W notatce napisanej po wypadku zasugerowano, aby kolejne eksperymenty przeprowadzić pilotem, a „do prawa odwrotnej proporcjonalności do kwadratu odległości podchodzić szerzej” - do tego, że niewielki wzrost odległości znacznie zmniejsza siłę promieniowania.

Podkrytyczna masa plutonu, która zabiła Daglyana i Zlotina, była początkowo nazywana „Rufusem”, ale po tych dwóch incydentach otrzymała nazwę „Szarża-demon”. Podczas gdy bomby zrzucone na Hiroszimę i Nagasaki, które zabiły dziesiątki tysięcy ludzi, nie zyskały takiej uwagi i pozostały bez nazwy.

Być może na tym polega różnica między celową a nieumyślną szkodą, między jądrem bomby atomowej, bronią masowego rażenia, a jądrem zarezerwowanym dla pola eksperymentów.

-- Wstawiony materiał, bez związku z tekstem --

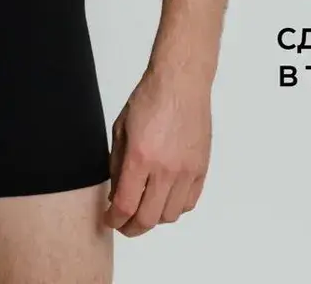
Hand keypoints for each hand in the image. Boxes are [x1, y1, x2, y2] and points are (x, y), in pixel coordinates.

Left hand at [105, 67, 211, 235]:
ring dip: (154, 218)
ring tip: (144, 208)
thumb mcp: (121, 129)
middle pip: (148, 218)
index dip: (114, 219)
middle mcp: (165, 169)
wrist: (180, 83)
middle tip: (123, 224)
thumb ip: (117, 164)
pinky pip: (189, 203)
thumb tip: (116, 193)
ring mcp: (186, 171)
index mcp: (141, 157)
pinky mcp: (201, 168)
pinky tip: (165, 198)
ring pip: (170, 215)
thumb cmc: (150, 99)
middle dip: (131, 227)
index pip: (126, 205)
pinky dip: (175, 207)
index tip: (110, 219)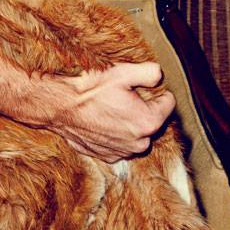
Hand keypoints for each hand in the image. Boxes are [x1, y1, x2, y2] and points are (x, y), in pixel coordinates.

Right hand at [42, 61, 175, 161]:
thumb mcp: (123, 73)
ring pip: (137, 135)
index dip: (158, 91)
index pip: (169, 103)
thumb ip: (149, 73)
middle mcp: (139, 142)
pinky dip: (116, 134)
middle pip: (153, 121)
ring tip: (113, 107)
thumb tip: (159, 76)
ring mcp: (123, 152)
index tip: (144, 86)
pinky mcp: (107, 156)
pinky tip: (104, 120)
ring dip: (130, 123)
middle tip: (126, 95)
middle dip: (145, 109)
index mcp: (148, 122)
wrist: (61, 106)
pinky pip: (121, 144)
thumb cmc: (91, 90)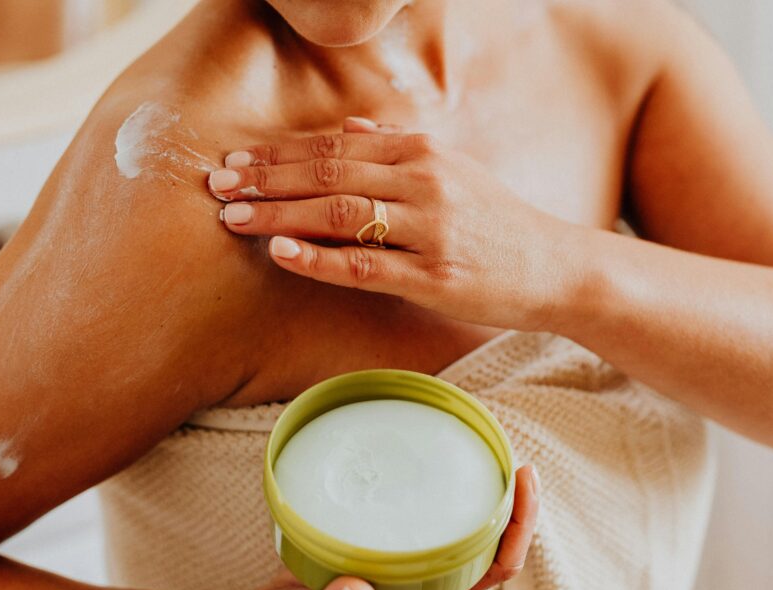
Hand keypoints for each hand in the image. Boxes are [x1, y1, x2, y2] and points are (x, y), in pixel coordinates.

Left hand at [208, 118, 584, 331]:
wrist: (556, 266)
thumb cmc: (497, 221)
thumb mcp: (453, 171)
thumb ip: (398, 148)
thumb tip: (350, 129)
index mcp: (422, 152)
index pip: (333, 147)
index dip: (278, 154)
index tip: (234, 161)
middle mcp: (423, 182)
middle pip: (327, 174)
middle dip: (266, 178)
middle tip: (216, 184)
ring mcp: (430, 230)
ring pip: (339, 214)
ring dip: (280, 214)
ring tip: (233, 216)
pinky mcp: (435, 278)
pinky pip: (366, 265)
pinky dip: (319, 258)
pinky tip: (281, 254)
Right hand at [214, 464, 539, 589]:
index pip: (494, 568)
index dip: (519, 525)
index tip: (521, 477)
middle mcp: (420, 585)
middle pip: (489, 541)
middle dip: (507, 498)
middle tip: (503, 445)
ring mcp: (399, 569)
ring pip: (458, 528)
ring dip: (475, 491)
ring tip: (473, 445)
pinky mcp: (374, 553)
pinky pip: (420, 520)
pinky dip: (430, 492)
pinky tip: (415, 463)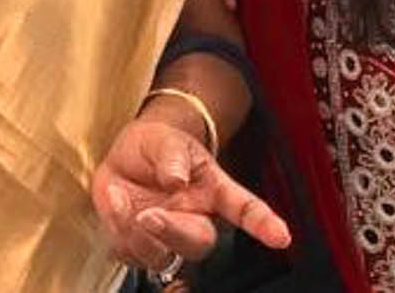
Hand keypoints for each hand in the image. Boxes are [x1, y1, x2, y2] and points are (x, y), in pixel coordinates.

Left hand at [93, 113, 289, 277]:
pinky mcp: (139, 245)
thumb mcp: (166, 139)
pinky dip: (116, 231)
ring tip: (119, 199)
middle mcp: (195, 218)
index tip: (281, 237)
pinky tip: (113, 201)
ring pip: (162, 256)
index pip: (244, 208)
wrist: (127, 155)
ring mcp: (167, 235)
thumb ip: (172, 156)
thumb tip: (176, 180)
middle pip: (199, 243)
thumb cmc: (158, 146)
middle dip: (173, 233)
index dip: (263, 223)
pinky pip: (130, 254)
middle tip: (149, 216)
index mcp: (213, 190)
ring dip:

Przed incydentem Los Alamos planowało wysłać rdzeń na atol Bikini na Wyspach Marshalla i zdetonować go na oczach ponad tysiąca obserwatorów (w bezpiecznej odległości) w ramach operacji Crossroads, pierwszej powojennej serii testów bomb atomowych. (Zlotin również chciał tam pojechać i obserwować eksplozję; planował uczyć na Uniwersytecie w Chicago, gdy cykl testów dobiegł końca.)

Jednak po tym incydencie rdzeń nadal był zbyt gorący i radioaktywny do użycia. Mieli zamiar go wysadzić w trzecim teście "Rozdroża", ale test został odwołany. W rezultacie rdzeń wciąż się kończył, ale w znacznie bardziej prozaicznej formie - latem 1946 roku został stopiony i wrzucony do nowej bomby.